TASK INSTRUCTIONS: For the records below, reproduce exactly the line that contains "X85000Y4355000D02*" and all subsequent lines, with nothing left out and nothing added.

STUDY MATERIAL:

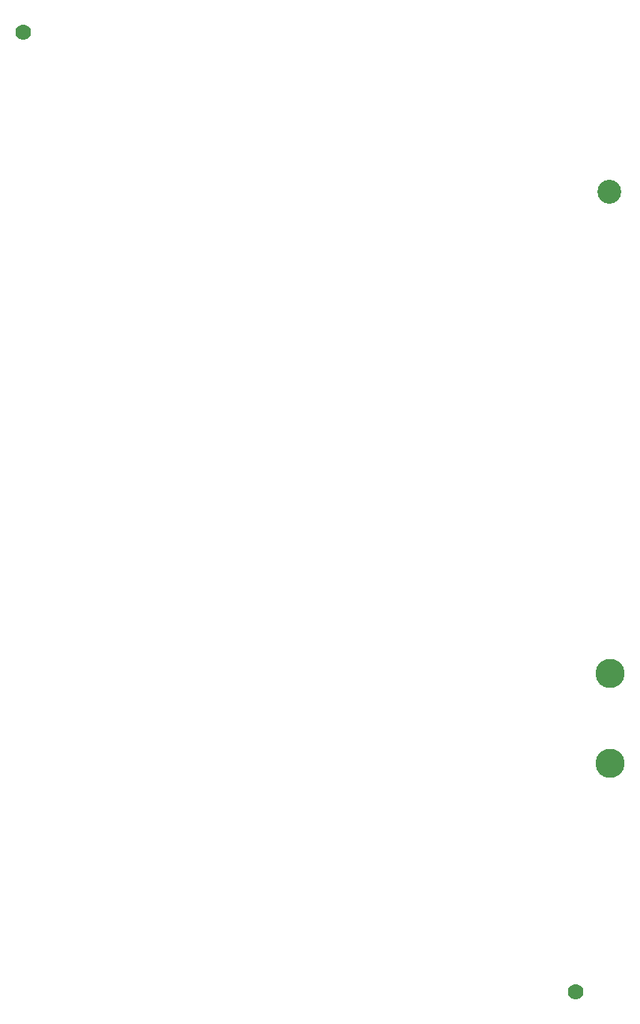
<source format=gbr>
%TF.GenerationSoftware,Altium Limited,Altium Designer,20.0.9 (164)*%
G04 Layer_Color=0*
%FSLAX26Y26*%
%MOIN*%
%TF.FileFunction,NonPlated,1,6,NPTH,Drill*%
%TF.Part,Single*%
G01*
G75*
%TA.AperFunction,ComponentDrill*%
%ADD260C,0.106299*%
%ADD261C,0.130000*%
%ADD262C,0.070000*%
D260*
X2695000Y3645000D02*
D03*
D261*
X2700000Y1100000D02*
D03*
Y1500000D02*
D03*
D262*
X2545000Y85000D02*
D03*
X85000Y4355000D02*
D03*
%TF.MD5,85b4d76243b092504029634c3e41dd39*%
M02*

</source>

ANSWER TO THIS TASK:
X85000Y4355000D02*
D03*
%TF.MD5,85b4d76243b092504029634c3e41dd39*%
M02*

</source>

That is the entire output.